• EXERCISE: All pictures are to be omitted while the lines starting at the line with "Mijn tickets" and ending at the line with "Film & Video" in the material below are retyped exactly, both ends included.

[RECORDS FOR THIS TASK — start]

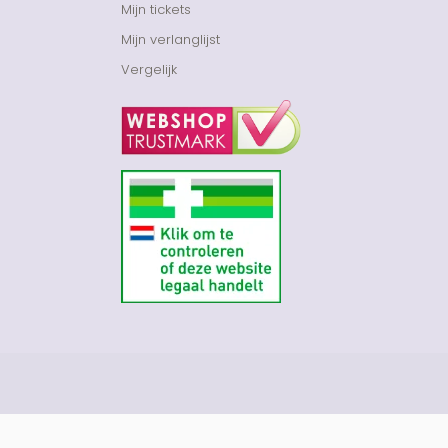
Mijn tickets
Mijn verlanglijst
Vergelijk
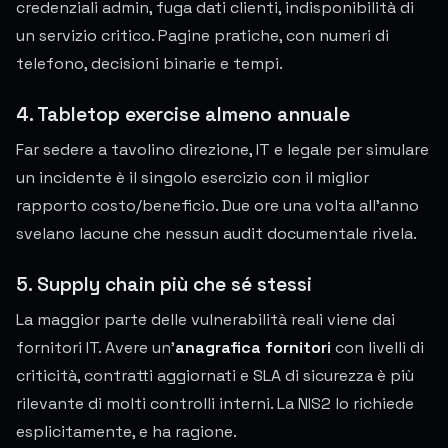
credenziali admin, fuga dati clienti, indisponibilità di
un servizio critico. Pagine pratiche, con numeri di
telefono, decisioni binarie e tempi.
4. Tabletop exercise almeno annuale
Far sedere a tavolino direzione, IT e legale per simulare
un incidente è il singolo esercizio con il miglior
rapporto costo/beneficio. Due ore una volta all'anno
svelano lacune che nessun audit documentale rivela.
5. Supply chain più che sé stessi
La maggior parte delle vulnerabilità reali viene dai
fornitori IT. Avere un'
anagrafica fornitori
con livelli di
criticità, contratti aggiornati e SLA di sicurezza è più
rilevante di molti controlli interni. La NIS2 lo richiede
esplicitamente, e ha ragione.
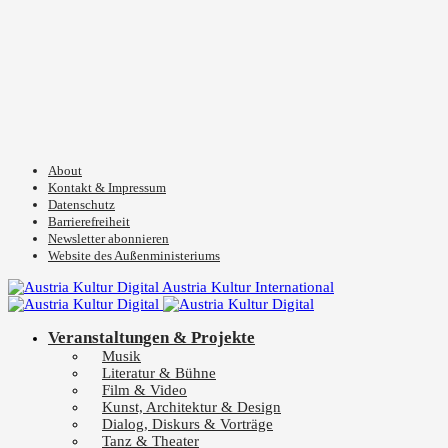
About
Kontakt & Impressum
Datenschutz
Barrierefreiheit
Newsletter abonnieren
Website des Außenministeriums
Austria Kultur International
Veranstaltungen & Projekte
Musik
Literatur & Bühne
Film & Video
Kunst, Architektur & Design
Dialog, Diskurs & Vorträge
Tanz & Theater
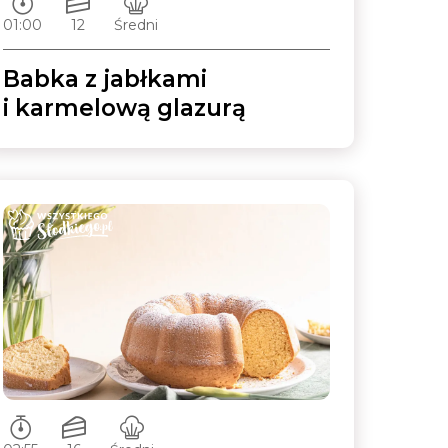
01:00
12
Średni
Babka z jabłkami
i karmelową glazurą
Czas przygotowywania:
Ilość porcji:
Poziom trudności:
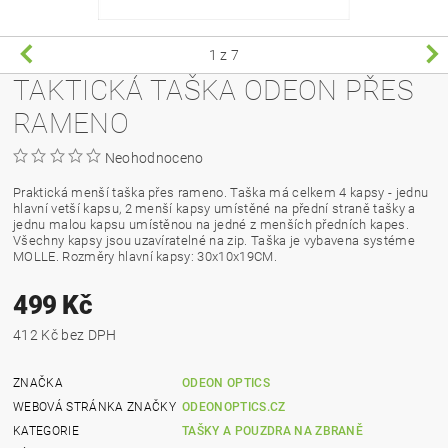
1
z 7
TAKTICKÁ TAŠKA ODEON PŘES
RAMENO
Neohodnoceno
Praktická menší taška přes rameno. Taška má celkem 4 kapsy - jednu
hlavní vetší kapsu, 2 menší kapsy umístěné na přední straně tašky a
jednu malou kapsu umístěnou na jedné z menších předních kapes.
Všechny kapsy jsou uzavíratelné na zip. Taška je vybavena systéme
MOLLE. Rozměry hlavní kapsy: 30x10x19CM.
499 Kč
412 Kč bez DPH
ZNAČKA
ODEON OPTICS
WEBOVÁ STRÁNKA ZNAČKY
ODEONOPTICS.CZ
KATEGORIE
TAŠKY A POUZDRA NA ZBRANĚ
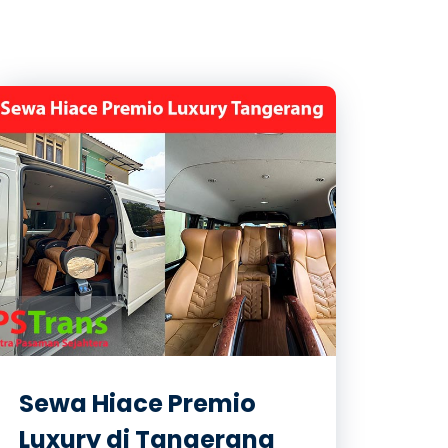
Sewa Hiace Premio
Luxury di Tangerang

[RECORDS FOR THIS TASK — finish]
[RECORDS FOR THIS TASK — start]

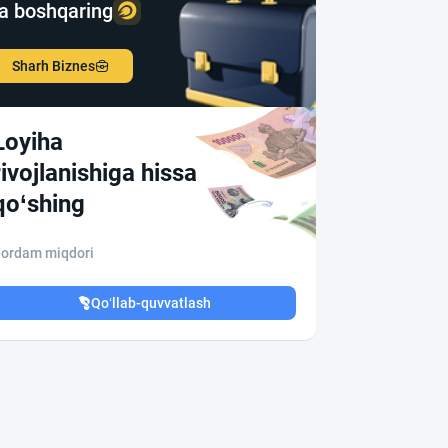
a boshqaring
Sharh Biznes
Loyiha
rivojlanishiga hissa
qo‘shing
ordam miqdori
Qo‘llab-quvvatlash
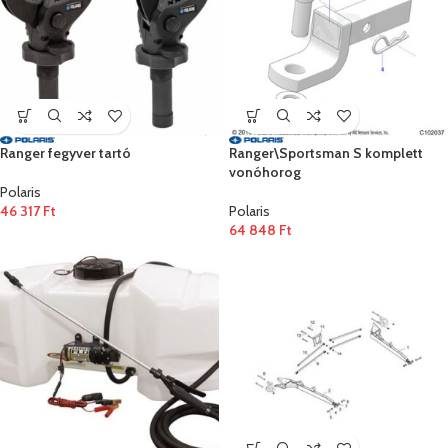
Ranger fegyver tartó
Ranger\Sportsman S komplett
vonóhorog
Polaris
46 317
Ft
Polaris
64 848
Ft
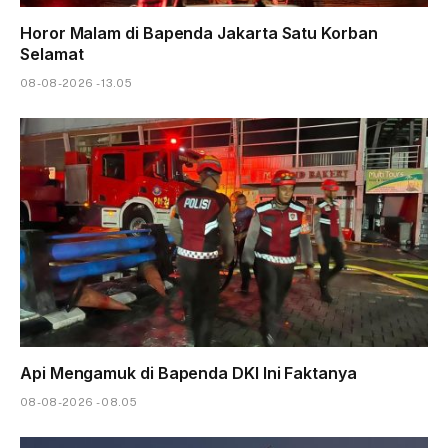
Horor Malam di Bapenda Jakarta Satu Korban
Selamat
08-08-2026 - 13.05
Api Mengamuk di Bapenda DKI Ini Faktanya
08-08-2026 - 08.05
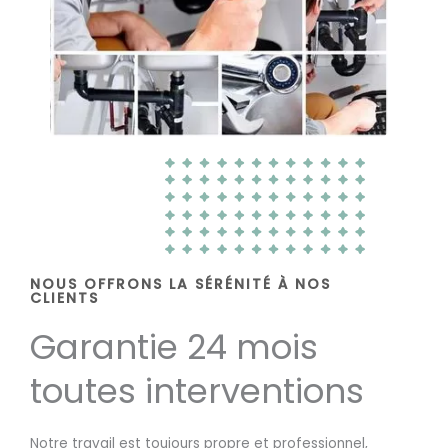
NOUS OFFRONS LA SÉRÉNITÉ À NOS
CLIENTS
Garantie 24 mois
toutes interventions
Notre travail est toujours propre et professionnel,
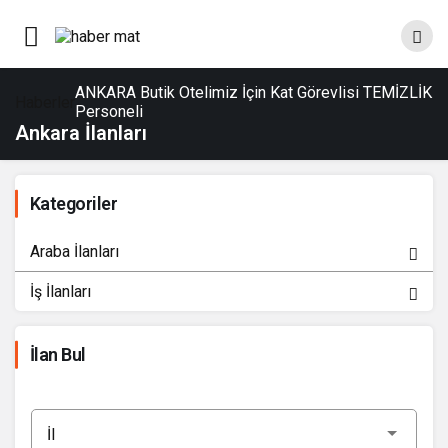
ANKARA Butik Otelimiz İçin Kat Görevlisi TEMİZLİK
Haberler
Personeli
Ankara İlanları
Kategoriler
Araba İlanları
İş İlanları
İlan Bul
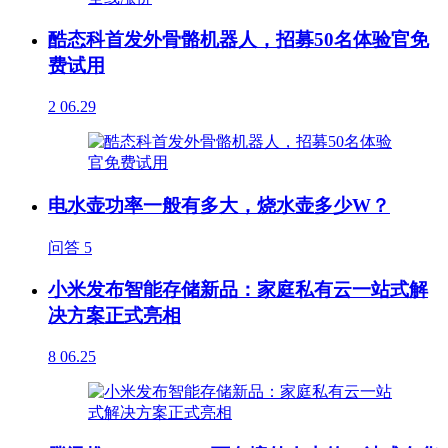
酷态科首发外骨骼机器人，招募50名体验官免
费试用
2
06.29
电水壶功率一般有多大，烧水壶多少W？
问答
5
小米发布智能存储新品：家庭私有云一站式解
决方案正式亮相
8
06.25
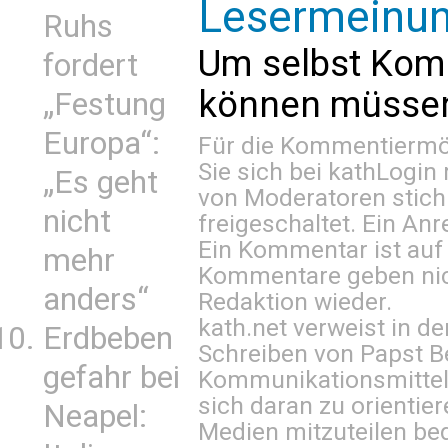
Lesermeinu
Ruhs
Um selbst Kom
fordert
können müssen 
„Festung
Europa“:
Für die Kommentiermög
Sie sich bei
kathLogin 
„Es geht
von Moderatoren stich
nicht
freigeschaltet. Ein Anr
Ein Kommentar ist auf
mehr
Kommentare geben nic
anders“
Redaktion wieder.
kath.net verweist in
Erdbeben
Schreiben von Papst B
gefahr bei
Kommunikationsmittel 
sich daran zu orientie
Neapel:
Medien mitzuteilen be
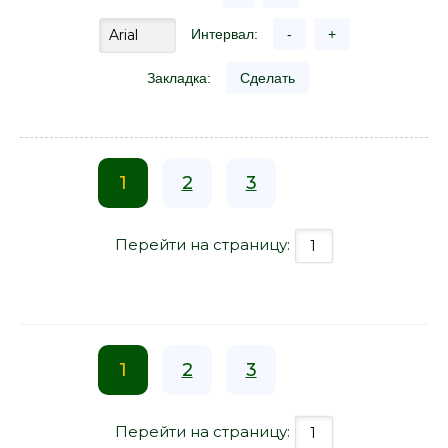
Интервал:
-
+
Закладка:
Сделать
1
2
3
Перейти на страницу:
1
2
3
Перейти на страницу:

[RECORDS FOR THIS TASK — finish]
[RECORDS FOR THIS TASK — start]

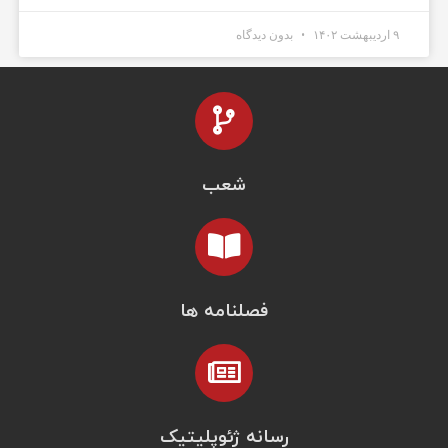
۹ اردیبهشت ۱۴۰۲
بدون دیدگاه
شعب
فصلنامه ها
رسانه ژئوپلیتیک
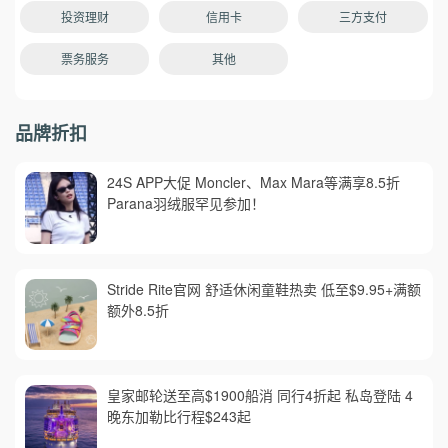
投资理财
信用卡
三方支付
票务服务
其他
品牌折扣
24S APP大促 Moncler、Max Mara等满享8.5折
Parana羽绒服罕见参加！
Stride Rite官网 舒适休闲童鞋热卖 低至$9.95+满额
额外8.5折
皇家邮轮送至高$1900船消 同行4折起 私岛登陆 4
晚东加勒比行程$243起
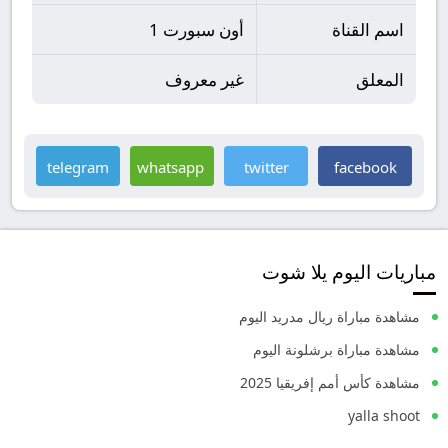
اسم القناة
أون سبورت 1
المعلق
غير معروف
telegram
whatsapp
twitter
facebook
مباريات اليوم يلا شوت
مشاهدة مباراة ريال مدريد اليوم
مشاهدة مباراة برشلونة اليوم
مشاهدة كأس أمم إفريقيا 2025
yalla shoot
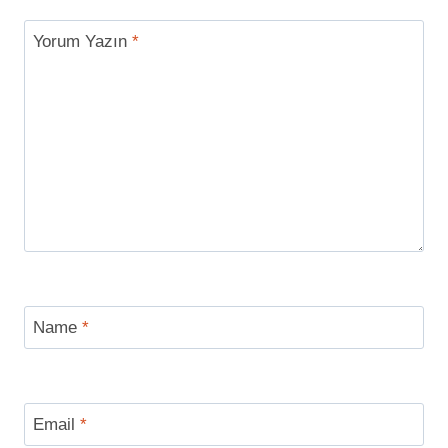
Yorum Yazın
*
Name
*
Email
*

[RECORDS FOR THIS TASK — finish]

• SOLUTION:
Mijn tickets
Mijn verlanglijst
Vergelijk
credenziali admin, fuga dati clienti, indisponibilità di
un servizio critico. Pagine pratiche, con numeri di
telefono, decisioni binarie e tempi.
4. Tabletop exercise almeno annuale
Far sedere a tavolino direzione, IT e legale per simulare
un incidente è il singolo esercizio con il miglior
rapporto costo/beneficio. Due ore una volta all'anno
svelano lacune che nessun audit documentale rivela.
5. Supply chain più che sé stessi
La maggior parte delle vulnerabilità reali viene dai
fornitori IT. Avere un'
anagrafica fornitori
con livelli di
criticità, contratti aggiornati e SLA di sicurezza è più
rilevante di molti controlli interni. La NIS2 lo richiede
esplicitamente, e ha ragione.
About
Kontakt & Impressum
Datenschutz
Barrierefreiheit
Newsletter abonnieren
Website des Außenministeriums
Austria Kultur International
Veranstaltungen & Projekte
Musik
Literatur & Bühne
Film & Video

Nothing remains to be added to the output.